The truth is that young readers don't easily attach themselves to Austen. Mr. Darcy, "haughty as a Siamese cat" (in Deresiewicz's delicious phrase), isn't half as appealing on the page as Colin Firth stalking across the screen in Andrew Davies's liberty-taking film. Seventeen-year-old Catherine Morland seems coltish and naïve to readers of her own age today, while Emma Woodhouse, all of 20, appears loud, vain and bossy. And who, at 27 or thereabouts, now feels sympathy for the meekness of Anne Elliot, a young woman who has allowed a monstrous father and a persuasive family friend to ruin her chances of happiness with the engaging Captain Wentworth? — Miranda Seymour, New York Times, June 10, 2011.And why I won't read Miranda Seymour:
... each work reveals itself as a teaching tool.... — Ibid.
Cut to Donald Richie:
The camera was turned toward Setsuko Hara. Ozu nodded at Yoko Tsukasa, sitting to one side, and she delivered her line of dialogue. Start, said Ozu, and his camera, Yuhara Atsuta, squated behind his machine, began filming. The director nodded to Setsuko, who said her line. Cut, said Ozu, and Atsuta stopped filming.

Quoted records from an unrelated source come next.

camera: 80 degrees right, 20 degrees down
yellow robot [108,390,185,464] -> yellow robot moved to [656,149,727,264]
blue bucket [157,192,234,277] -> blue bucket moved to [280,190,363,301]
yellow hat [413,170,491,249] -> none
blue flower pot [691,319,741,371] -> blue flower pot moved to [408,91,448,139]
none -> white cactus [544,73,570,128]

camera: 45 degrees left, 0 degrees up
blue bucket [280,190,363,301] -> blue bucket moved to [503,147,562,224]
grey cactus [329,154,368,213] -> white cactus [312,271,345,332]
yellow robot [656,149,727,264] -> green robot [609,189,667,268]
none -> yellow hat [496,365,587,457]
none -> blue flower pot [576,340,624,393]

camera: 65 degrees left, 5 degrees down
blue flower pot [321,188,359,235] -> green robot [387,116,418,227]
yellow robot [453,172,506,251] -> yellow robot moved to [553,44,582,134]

The director was apparently satisfied with the delivery and went on to the next line. Not always, however; several times during these afternoon hours of shooting he would make one or the other of the actresses repeat her line.

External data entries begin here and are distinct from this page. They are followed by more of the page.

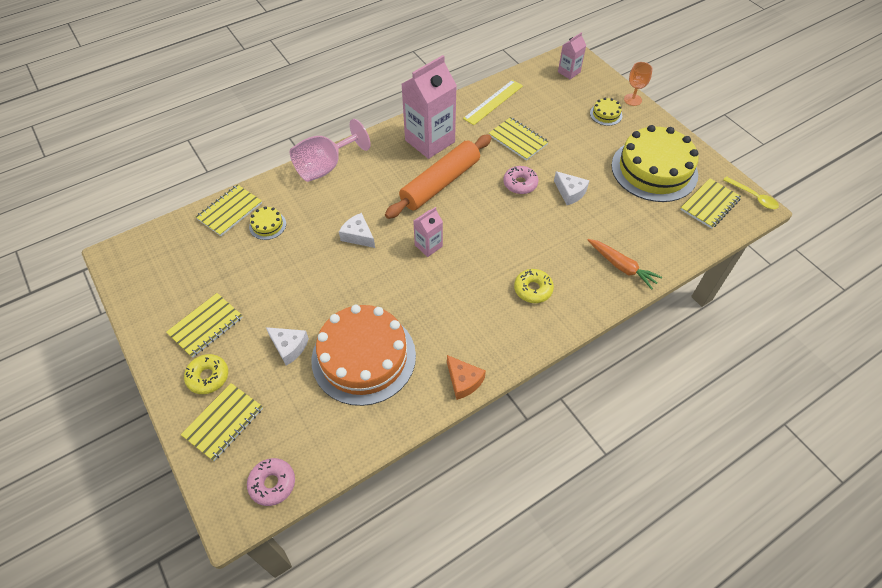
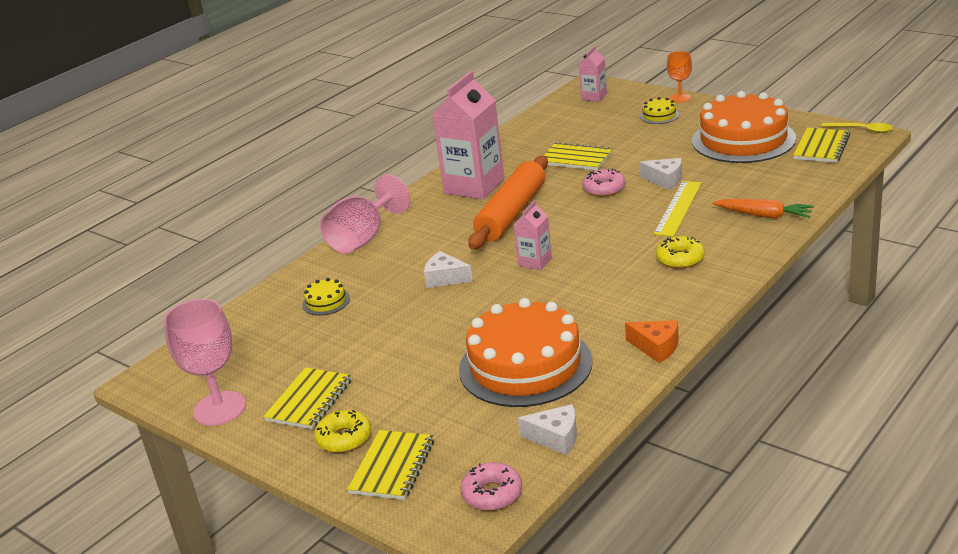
camera: 15 degrees left, 25 degrees down
yellow notebook [196,184,262,236] -> none
white cheese [266,327,309,366] -> white cheese moved to [518,404,577,455]
yellow ruler [463,80,523,125] -> yellow ruler moved to [654,181,702,237]
yellow cake [612,125,699,202] -> orange cake [692,91,796,163]
none -> pink goblet [164,299,246,426]

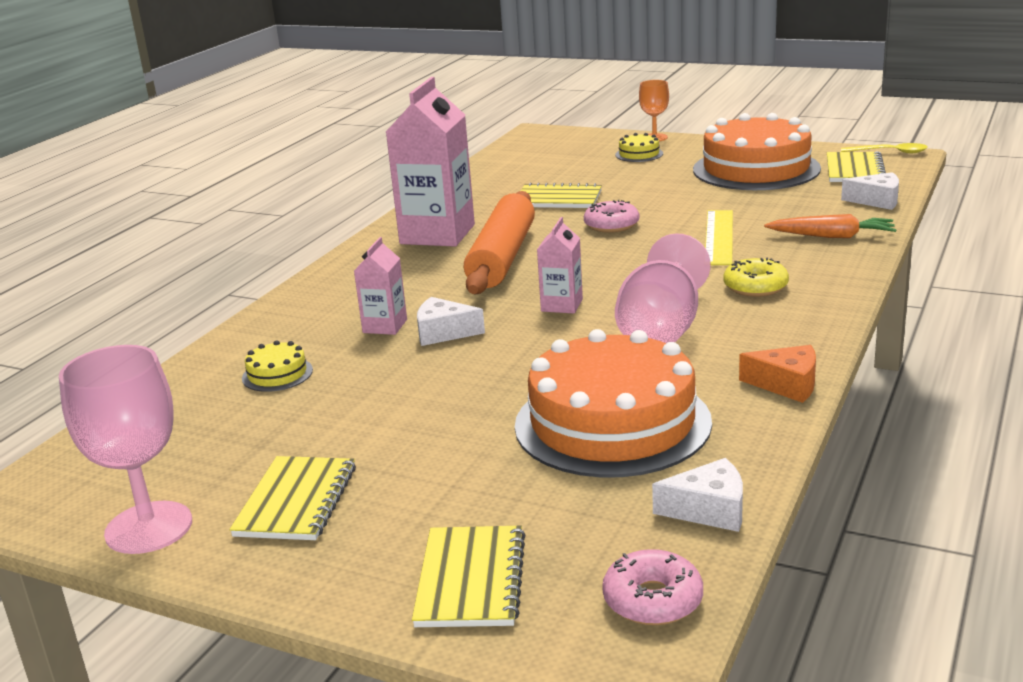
camera: 15 degrees left, 5 degrees down
yellow donut [314,410,371,453] -> none
pink goblet [320,174,410,254] -> pink goblet moved to [615,233,711,343]
pink carton [579,46,607,102] -> pink carton moved to [354,237,407,335]
white cheese [639,158,682,190] -> white cheese moved to [841,172,899,210]

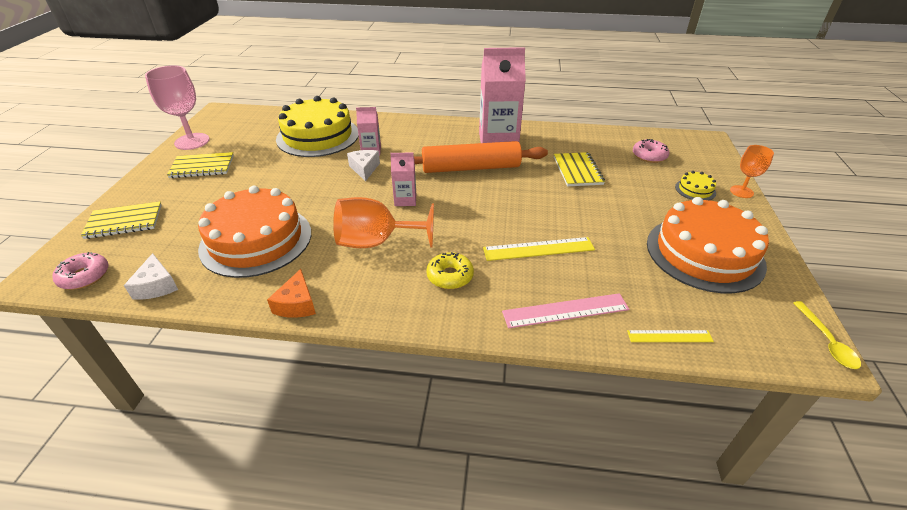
camera: 70 degrees right, 15 degrees up
yellow cake [242,340,313,392] -> yellow cake [276,96,359,157], size x2.47
pink donut [584,200,639,233] -> pink donut moved to [633,139,669,163]
pink goblet [615,233,711,343] -> orange goblet [333,197,434,248]
orange carrot [764,214,897,238] -> pink ruler [502,293,630,329]
yellow notebook [827,152,886,182] -> none
white cheese [841,172,899,210] -> yellow ruler [627,330,714,342]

One cut finished, one line of dialogue completed, Ozu began getting ready for the next. The conditions seemed in all respects identical but Ozu would nonetheless reframe each cut. Hara had not moved, yet Ozu, looking though the viewfiender, insisted on a shift of half a millimeter to the right. When I saw the finished film I noticed that in some cuts Yoko's hand towel at the bottom of the screen was more visible than in others, but generally the effect would be visible to the director alone.
— Donald Richie, Japanese Portraits: Pictures of Different People , Tuttle edition, 2006, p. 13.